3. Whether the various amounts already paid by them for the same years 1955 and 1956 as
individual income taxes be deducted from the deficiency corporate taxes.

Ratio:
1. YES. For tax purposes, the co-ownership of inherited properties is automatically converted into
an unregistered partnership the moment the said common properties and/or the incomes
derived therefrom are used as a common fund with intent to produce profits for the heirs in
proportion to their respective shares in the inheritance as determined in a project partition
either duly executed in an extra-judicial settlement or approved by the court in the
corresponding testate or intestate proceeding. The reason is simple. From the moment of such
partition, the heirs are entitled already to their respective definite shares of the estate and the
incomes thereof, for each of them to manage and dispose of as exclusively his own without
the intervention of the other heirs, and, accordingly, he becomes liable individually for all taxes
in connection therewith. If after such partition, he allows his share to be held in common with
his co-heirs under a single management to be used with the intent of making profit thereby in
proportion to his share, there can be no doubt that, even if no document or instrument were
executed for the purpose, for tax purposes, at least, an unregistered partnership is formed.

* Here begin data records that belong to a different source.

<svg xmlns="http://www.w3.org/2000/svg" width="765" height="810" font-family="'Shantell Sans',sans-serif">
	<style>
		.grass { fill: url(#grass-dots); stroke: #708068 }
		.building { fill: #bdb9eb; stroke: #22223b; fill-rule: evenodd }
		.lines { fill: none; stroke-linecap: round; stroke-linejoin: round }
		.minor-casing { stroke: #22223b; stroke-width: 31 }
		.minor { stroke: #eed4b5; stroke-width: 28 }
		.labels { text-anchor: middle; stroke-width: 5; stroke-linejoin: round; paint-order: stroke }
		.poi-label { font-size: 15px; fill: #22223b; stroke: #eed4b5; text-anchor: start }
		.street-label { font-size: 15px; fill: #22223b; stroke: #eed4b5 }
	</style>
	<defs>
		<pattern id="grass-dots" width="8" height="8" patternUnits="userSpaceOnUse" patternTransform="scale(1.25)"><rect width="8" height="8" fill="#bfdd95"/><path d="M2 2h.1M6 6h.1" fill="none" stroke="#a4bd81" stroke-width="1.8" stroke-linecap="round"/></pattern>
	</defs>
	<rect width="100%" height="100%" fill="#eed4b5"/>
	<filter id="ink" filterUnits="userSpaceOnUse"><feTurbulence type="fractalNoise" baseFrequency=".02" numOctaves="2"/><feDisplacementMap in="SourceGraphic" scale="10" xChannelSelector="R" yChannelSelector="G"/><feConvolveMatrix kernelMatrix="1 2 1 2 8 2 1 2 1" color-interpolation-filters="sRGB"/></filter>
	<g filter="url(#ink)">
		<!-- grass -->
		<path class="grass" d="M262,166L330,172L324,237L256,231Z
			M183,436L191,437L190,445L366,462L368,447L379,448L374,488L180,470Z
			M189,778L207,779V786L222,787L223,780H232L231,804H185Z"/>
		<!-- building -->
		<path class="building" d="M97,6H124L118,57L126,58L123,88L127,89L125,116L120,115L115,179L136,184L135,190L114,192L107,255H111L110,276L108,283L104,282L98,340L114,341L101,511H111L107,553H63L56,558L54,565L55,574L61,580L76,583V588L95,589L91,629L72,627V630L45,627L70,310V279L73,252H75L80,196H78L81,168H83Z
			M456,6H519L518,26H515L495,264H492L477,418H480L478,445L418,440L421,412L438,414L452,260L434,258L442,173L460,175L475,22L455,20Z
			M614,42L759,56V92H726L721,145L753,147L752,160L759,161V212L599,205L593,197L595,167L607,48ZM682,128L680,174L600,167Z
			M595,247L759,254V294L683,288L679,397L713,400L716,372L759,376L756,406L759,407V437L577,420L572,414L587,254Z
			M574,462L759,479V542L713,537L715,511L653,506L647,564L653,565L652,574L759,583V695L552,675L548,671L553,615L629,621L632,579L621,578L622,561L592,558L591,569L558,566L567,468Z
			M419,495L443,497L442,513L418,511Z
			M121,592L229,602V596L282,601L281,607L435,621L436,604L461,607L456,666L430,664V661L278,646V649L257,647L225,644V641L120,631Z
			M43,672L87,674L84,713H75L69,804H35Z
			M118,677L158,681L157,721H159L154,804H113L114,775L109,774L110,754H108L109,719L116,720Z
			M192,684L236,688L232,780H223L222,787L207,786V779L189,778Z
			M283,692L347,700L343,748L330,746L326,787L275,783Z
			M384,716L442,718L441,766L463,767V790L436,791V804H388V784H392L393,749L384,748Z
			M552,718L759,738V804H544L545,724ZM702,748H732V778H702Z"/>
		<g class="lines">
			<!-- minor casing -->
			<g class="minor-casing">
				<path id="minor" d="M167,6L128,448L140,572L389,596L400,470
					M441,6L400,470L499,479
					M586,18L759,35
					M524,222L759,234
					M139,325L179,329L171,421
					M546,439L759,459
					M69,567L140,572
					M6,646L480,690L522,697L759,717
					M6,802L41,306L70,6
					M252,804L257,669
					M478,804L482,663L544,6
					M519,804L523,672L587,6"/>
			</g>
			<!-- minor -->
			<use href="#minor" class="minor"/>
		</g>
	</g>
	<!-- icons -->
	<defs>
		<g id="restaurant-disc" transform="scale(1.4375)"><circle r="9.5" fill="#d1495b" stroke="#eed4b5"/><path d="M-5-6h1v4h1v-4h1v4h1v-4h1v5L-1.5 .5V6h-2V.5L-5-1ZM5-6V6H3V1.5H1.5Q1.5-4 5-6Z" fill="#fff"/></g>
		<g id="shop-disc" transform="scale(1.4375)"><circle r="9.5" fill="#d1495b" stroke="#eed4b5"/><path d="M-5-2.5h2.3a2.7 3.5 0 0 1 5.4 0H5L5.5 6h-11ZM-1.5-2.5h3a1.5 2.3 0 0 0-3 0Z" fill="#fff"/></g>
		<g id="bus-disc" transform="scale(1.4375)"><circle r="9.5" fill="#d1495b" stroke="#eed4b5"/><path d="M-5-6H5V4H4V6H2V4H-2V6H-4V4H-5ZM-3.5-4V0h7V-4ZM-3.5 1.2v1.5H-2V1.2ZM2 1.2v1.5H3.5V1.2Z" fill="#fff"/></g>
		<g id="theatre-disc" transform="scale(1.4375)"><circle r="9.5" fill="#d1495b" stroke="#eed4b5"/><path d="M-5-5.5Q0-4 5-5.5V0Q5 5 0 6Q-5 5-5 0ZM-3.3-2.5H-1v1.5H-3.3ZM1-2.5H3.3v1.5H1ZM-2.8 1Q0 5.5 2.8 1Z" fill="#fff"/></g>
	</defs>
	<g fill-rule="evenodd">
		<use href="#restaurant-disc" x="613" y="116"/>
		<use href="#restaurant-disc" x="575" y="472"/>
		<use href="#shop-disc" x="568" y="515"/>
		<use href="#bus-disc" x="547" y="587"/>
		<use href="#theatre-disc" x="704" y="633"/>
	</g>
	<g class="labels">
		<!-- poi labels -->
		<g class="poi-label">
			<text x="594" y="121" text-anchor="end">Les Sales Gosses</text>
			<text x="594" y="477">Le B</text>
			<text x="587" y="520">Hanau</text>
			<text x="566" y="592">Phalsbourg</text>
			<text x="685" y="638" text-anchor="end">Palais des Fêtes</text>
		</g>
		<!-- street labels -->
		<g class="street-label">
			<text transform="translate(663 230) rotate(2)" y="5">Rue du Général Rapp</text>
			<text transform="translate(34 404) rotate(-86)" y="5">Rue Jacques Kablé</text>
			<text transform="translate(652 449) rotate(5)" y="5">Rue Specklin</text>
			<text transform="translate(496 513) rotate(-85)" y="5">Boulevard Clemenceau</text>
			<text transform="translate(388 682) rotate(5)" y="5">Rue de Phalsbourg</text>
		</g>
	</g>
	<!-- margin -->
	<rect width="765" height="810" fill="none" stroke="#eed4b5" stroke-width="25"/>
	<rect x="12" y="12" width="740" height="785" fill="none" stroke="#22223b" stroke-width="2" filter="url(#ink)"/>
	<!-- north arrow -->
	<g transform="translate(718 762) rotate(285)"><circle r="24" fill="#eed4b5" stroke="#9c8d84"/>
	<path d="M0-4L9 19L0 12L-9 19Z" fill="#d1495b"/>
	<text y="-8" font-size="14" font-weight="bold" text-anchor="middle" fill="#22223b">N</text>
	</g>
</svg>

Partnerships are considered corporation for tax purposes.
2. YES. The income derived from inherited properties may be considered as individual income of
the respective heirs only so long as the inheritance or estate is not distributed or, at least,
partitioned, but the moment their respective known shares are used as part of the common
assets of the heirs to be used in making profits, it is but proper that the income of such shares
should be considered as part of the taxable income of an unregistered partnership.
3. NO. A taxpayer who did not pay the tax due on the income from an unregistered partnership,
of which he is a partner, due to an erroneous belief that no partnership, but only a co-
ownership, existed between him and his co-heirs, and who due to the payment of the
individual income tax corresponding to his share in the unregistered partnership profits, on the
balance, overpaid his income tax has the right to be reimbursed what he has erroneously
paid. However, the law is very clear that the claim and action for such reimbursement are
subject to the bar of prescription. In this case, the period has prescribed.